GOAL OF THE EXERCISE: Your task is to copy each line of the material below that includes "every".

--

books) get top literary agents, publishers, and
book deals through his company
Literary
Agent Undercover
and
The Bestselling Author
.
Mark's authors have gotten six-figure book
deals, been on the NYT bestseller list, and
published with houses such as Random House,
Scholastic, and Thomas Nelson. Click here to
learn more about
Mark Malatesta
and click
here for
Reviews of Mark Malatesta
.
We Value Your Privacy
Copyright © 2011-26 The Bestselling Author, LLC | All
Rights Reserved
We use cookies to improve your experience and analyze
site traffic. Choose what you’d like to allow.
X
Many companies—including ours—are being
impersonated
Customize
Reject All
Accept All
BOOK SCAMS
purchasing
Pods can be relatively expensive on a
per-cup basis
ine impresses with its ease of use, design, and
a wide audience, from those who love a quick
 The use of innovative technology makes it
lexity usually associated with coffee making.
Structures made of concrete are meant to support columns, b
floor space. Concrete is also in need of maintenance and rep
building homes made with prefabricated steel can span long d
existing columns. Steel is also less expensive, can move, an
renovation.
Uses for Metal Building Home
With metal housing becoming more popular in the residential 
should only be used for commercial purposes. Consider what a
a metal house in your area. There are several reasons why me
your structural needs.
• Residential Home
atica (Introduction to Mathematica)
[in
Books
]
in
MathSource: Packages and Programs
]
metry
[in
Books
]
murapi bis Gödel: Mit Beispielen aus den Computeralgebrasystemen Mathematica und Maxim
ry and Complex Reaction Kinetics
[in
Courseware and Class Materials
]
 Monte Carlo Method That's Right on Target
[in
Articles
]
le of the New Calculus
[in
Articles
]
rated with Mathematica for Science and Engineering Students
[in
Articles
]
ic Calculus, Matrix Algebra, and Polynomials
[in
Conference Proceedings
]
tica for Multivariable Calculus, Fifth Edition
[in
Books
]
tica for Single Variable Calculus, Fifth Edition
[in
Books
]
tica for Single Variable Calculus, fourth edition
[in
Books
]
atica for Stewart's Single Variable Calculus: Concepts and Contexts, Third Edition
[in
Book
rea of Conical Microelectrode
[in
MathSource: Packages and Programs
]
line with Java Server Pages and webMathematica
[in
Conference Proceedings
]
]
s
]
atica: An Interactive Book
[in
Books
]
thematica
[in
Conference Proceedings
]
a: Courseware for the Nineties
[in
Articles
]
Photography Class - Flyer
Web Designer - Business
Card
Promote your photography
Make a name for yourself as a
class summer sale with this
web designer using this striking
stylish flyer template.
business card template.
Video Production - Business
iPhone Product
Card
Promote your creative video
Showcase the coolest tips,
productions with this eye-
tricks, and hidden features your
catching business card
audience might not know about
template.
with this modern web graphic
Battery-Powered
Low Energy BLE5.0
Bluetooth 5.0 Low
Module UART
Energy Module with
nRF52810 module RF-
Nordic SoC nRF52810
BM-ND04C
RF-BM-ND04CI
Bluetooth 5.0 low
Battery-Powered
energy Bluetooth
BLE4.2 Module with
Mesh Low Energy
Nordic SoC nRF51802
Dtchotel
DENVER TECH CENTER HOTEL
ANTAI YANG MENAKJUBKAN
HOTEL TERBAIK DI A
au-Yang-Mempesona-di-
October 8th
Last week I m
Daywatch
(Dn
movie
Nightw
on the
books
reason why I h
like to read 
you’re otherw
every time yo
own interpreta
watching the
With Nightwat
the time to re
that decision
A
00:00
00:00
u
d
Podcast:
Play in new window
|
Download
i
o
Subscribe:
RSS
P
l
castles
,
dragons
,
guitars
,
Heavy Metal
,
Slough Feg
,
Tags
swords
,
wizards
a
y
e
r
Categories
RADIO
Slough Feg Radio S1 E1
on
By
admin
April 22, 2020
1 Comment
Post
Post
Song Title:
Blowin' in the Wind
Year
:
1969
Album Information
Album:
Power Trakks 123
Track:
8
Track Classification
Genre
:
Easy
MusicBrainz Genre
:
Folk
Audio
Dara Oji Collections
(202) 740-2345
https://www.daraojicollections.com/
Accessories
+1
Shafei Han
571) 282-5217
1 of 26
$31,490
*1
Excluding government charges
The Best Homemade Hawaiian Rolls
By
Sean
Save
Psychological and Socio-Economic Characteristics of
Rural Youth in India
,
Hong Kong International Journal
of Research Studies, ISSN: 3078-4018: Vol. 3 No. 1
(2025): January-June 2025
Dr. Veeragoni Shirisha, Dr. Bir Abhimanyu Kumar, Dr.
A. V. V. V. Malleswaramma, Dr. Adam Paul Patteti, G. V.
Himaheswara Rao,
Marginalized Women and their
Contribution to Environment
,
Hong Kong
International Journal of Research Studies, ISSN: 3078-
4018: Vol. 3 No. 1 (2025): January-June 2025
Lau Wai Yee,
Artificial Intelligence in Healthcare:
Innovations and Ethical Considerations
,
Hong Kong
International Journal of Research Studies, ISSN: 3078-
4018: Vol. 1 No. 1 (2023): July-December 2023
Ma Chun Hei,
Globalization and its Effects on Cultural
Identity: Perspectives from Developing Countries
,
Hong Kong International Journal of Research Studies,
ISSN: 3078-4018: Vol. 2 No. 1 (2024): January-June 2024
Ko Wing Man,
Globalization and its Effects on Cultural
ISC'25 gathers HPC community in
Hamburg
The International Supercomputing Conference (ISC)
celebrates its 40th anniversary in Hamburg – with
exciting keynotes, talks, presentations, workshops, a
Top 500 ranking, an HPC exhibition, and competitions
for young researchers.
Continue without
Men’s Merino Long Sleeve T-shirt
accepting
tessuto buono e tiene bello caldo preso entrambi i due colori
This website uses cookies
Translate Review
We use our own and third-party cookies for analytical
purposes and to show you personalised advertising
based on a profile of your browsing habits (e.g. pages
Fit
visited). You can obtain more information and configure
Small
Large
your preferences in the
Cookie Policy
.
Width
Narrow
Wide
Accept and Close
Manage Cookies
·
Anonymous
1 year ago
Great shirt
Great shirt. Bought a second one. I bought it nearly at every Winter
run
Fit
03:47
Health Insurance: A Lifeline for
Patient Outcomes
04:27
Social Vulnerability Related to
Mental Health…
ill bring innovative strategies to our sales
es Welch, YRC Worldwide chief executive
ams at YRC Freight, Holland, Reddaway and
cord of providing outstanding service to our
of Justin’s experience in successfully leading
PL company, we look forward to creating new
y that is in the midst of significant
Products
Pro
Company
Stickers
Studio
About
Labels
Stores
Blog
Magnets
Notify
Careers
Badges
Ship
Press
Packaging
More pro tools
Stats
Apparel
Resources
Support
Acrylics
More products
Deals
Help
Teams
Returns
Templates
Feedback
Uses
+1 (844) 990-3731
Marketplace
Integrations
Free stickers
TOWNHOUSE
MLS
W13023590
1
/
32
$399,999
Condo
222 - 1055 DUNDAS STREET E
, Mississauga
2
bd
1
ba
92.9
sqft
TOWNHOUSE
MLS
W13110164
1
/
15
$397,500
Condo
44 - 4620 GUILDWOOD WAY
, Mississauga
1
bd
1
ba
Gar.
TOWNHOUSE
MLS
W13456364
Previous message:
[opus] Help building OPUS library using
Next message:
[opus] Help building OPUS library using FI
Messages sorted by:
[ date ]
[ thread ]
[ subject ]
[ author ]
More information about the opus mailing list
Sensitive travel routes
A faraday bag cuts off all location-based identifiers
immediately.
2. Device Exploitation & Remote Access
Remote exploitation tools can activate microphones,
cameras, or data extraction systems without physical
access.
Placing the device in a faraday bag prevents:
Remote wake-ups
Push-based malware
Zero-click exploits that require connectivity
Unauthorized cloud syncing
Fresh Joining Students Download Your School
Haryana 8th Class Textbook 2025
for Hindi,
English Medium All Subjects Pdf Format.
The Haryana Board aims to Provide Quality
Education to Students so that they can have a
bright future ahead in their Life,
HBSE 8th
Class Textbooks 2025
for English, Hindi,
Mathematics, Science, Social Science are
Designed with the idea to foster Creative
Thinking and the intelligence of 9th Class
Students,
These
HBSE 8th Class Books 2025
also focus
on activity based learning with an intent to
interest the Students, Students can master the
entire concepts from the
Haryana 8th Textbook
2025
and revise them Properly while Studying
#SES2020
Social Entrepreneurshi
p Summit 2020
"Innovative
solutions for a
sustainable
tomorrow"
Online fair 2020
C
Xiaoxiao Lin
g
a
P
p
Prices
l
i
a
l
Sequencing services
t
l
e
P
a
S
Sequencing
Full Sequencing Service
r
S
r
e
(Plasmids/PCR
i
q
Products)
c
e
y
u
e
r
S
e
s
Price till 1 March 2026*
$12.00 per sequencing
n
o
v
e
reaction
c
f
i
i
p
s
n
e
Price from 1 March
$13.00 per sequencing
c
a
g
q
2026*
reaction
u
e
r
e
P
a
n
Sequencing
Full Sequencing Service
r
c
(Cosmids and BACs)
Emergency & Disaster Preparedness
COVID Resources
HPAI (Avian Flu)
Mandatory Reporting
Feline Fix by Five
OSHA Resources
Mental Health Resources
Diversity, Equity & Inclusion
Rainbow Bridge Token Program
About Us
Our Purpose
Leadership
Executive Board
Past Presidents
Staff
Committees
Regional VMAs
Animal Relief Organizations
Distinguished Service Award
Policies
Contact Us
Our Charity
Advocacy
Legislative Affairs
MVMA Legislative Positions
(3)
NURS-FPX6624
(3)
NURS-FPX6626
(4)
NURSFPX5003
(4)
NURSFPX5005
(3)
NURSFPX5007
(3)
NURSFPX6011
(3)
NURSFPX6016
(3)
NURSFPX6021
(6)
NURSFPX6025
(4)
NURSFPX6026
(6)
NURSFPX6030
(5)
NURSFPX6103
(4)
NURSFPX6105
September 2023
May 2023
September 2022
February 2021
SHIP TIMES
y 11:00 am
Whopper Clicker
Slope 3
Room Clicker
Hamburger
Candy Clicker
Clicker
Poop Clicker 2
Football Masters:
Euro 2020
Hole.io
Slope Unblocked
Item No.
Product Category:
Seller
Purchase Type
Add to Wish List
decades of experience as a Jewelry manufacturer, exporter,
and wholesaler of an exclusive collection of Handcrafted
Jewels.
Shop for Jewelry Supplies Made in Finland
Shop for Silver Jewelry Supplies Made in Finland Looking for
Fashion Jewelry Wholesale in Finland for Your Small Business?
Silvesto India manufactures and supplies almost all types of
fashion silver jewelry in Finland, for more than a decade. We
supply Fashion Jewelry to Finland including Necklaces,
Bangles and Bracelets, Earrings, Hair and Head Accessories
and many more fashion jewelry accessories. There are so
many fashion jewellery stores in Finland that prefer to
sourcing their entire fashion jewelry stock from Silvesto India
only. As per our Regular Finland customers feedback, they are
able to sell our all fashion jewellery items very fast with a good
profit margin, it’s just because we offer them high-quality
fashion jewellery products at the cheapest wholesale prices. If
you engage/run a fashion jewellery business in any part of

--

ANSWER SECTION:
every time yo
Great shirt. Bought a second one. I bought it nearly at every Winter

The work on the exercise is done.